George W. Bush has plenty of nicknames, including some for whether you are a supporter or not. Dubya/W., of course, Bushie, Shrub. And obviously Bill Clinton didn’t escape his two terms un-nicknamed – Slick Willie, Bubba, Teflon Bill. But Presidential nicknames go all the way back to George Washington. Some of them you might be familiar with; others might surprise you. Either way, you will at least be entertained.
Ouch. Poor John Adams didn’t have many fans. His nicknames included His Rotundity, which was made up after Adams suggested that George Washington be referred to as “His Majesty”. And Ben Franklin liked to refer to Adams as “Your Superfluous Excellency”. He did have a couple of more flattering nicknames, though, such as “Father of the Navy” and “The Colossus of Debate”. The latter was given to him by Thomas Jefferson because of his stellar argumentative skills.
“Little Jemmy” was only 5′4″, the smallest president ever. It’s perhaps for this reason that Washington Irving (The Legend of Sleepy Hollow) called Madison “Withered Little Apple-John”. Madison was also called “The Fugitive President” because he and celebrated wife Dolley had to flee the White House during the War of 1812.
After Tyler was named president, he pretty much abandoned his former party, the Whigs. Because of this, the nicknames “The President Without a Party” and “Traitor Tyler” were coined. He was also called “His Accidency” because he was the first Vice President to take over when the previous President (William Henry Harrison) died in office.
As the first president to be impeached, Johnson didn’t really inspire any friendly monikers. When he was sworn in as Lincoln’s V.P., he was rather drunk, apparently to try to numb the pain of his raging typhoid fever. This earned him the nickname “Andy the Sot” before he even became president. He was also called the Tennessee Tailor, after his previous profession, and Sir Veto, because he was notorious for nixing just about everything that crossed his path.
Rutherford B. Hayes
Because his party “stole” the election from Democrat Samuel Tilden, Hayes was called “Rutherfraud”, “His Fraudulency” and “The Usurper”. An investigation was done of the whole affair and the committee found in his favor – a close vote of eight to seven, thus garnering him the name “Old Eight-to-Seven”.

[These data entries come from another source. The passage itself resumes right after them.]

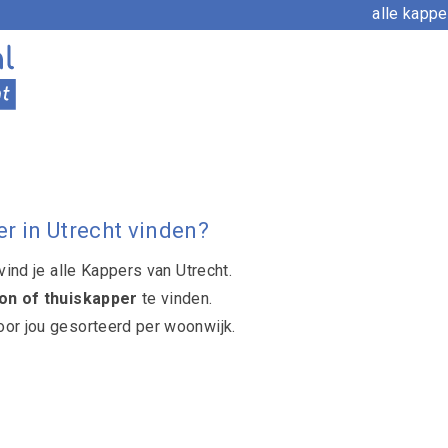
alle kapp
r in Utrecht vinden?
vind je alle Kappers van Utrecht.
on of thuiskapper
te vinden.
oor jou gesorteerd per woonwijk.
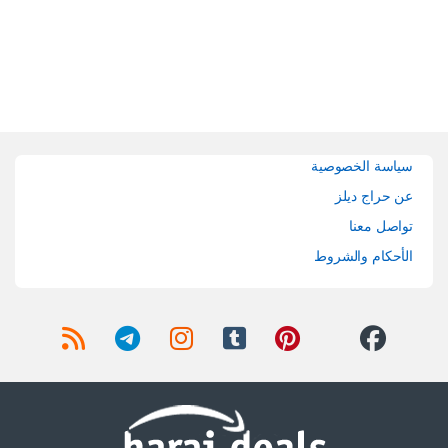
Brands Carouse
سياسة الخصوصية
عن حراج ديلز
تواصل معنا
الأحكام والشروط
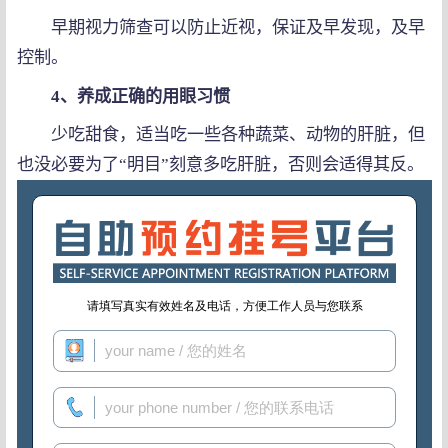
早期视力筛查可以防止近视，保证及早发现，及早
控制。
4、养成正确的用眼习惯
少吃甜食，适当吃一些各种蔬菜、动物的肝脏，但
也没必要为了“明目”刻意多吃肝脏，否则会适得其反。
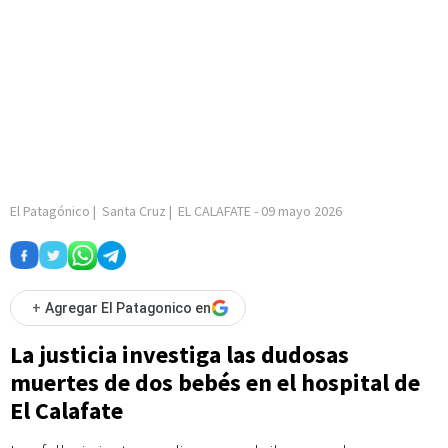
El Patagónico
|
Santa Cruz
|
EL CALAFATE
-
09 mayo 2026
+
Agregar El Patagonico en
La justicia investiga las dudosas
muertes de dos bebés en el hospital de
El Calafate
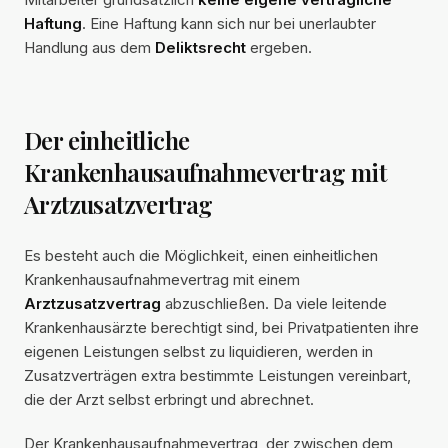
Haftung
. Eine Haftung kann sich nur bei unerlaubter
Handlung aus dem
Deliktsrecht
ergeben.
Der einheitliche
Krankenhausaufnahmevertrag mit
Arztzusatzvertrag
Es besteht auch die Möglichkeit, einen einheitlichen
Krankenhausaufnahmevertrag mit einem
Arztzusatzvertrag
abzuschließen. Da viele leitende
Krankenhausärzte berechtigt sind, bei Privatpatienten ihre
eigenen Leistungen selbst zu liquidieren, werden in
Zusatzverträgen extra bestimmte Leistungen vereinbart,
die der Arzt selbst erbringt und abrechnet.
Der Krankenhausaufnahmevertrag, der zwischen dem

After that drama died down, he earned the names “Granny Hayes” and “Queen Victoria in Riding Breeches” because of his extremely straight-laced ways: no smoking, drinking or gambling combined with lots of prayer and family togetherness. Nothing wrong with that, maybe, but it irritated some members of D.C. society.
William Howard Taft
As the largest president we’ve ever had, you would think that his nicknames would call more attention to Taft’s size. And “Big Bill” was, but “Old Bill”, “Peaceful Bill” and “Godknows Taft” were not. Godknows Taft originated when a member of the press asked the President what a man who is out of work or starving should do to rectify the situation. Taft replied, “God knows. I don’t.”
Old “Tricky Dick”, of course, and “The Trickster”, but did you know Nixon was also called “Iron Butt”? Apparently his law school buddies called him that because he studied so hard. Also, “Richard the Chicken-Hearted” for refusing to debate opponent Hubert Humphrey in the 1968 campaign.